On a more serious note, as a parent, I was a little concerned when I read that

When asked whether healthy children under the age of 16 should be restricted from taking these drugs, unsurprisingly, most respondents (86%) said that they should. But one-third of respondents said they would feel pressure to give cognition-enhancing drugs to their children if other children at school were taking them. Morein-Zamir found this coercive factor very interesting. “These numbers strongly suggest that even if policies restricted their use by kids, pressure would be high for parents,” she says.

(The emphasis is mine.) Would you give drugs to your children to enhance their mental performance?

Sometimes I wonder what our answer would be if we were offered a Faustian pact promising that we would solve, say, two fundamental problems of our choice at the price of our "soul". What would your reaction to this "two-for-the-price-of-one" offer be? Has any science-in-fiction novel ever been written on this theme?

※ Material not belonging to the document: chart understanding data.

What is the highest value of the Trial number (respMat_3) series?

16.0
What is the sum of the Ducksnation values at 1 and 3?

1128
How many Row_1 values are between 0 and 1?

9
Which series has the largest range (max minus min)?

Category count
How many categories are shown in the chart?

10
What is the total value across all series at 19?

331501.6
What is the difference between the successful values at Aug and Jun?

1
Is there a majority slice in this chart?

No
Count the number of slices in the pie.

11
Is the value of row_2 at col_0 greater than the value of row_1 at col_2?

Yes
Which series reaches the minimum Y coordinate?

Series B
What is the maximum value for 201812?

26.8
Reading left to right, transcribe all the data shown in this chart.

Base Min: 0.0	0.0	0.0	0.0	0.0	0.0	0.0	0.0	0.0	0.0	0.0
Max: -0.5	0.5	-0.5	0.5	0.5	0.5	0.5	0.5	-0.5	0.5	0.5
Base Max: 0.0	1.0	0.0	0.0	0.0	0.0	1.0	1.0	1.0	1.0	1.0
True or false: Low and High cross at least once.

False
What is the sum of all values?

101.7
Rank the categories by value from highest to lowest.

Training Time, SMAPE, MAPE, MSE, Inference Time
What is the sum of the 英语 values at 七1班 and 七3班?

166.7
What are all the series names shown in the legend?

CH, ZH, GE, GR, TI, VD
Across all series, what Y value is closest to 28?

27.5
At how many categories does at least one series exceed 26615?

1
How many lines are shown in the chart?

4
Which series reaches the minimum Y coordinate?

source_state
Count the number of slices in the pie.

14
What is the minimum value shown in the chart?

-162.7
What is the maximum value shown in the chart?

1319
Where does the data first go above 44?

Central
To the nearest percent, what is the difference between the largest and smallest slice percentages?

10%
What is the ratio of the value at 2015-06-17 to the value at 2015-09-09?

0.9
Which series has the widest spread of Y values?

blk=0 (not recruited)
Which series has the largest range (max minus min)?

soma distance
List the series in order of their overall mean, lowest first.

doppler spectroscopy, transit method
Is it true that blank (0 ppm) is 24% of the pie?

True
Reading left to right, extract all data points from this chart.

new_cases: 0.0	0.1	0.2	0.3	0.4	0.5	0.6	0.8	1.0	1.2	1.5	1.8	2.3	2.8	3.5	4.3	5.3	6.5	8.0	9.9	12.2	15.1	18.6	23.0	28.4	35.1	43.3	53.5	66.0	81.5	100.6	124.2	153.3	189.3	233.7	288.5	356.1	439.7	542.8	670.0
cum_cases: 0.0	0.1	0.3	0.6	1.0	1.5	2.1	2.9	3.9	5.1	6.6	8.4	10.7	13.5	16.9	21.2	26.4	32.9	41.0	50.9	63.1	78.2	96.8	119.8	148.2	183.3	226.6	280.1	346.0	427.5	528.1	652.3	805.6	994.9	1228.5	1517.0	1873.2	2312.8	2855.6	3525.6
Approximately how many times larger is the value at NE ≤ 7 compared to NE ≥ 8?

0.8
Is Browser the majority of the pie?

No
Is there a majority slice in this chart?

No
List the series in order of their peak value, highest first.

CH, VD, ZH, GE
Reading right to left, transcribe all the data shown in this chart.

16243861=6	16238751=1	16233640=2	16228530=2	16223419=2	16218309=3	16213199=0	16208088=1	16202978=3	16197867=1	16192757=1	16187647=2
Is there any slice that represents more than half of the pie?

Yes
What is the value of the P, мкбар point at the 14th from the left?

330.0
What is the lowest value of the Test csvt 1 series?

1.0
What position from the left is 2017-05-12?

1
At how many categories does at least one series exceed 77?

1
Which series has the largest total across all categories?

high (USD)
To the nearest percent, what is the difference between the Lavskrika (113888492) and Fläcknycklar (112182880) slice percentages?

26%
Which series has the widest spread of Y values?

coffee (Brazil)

Addendum: After I wrote this post, Luca Trevisan  pointed out to me the delightful short story "The devil and Simon Flagg," by Arthur Porges, in which a mathematician summons the devil and offers the following deal: if the devil can prove or disprove Fermat's last theorem within 24 hours, the devil will have the mathematician's soul; if he can't, the mathematician will have wealth and health (and keep his soul). I recommend it!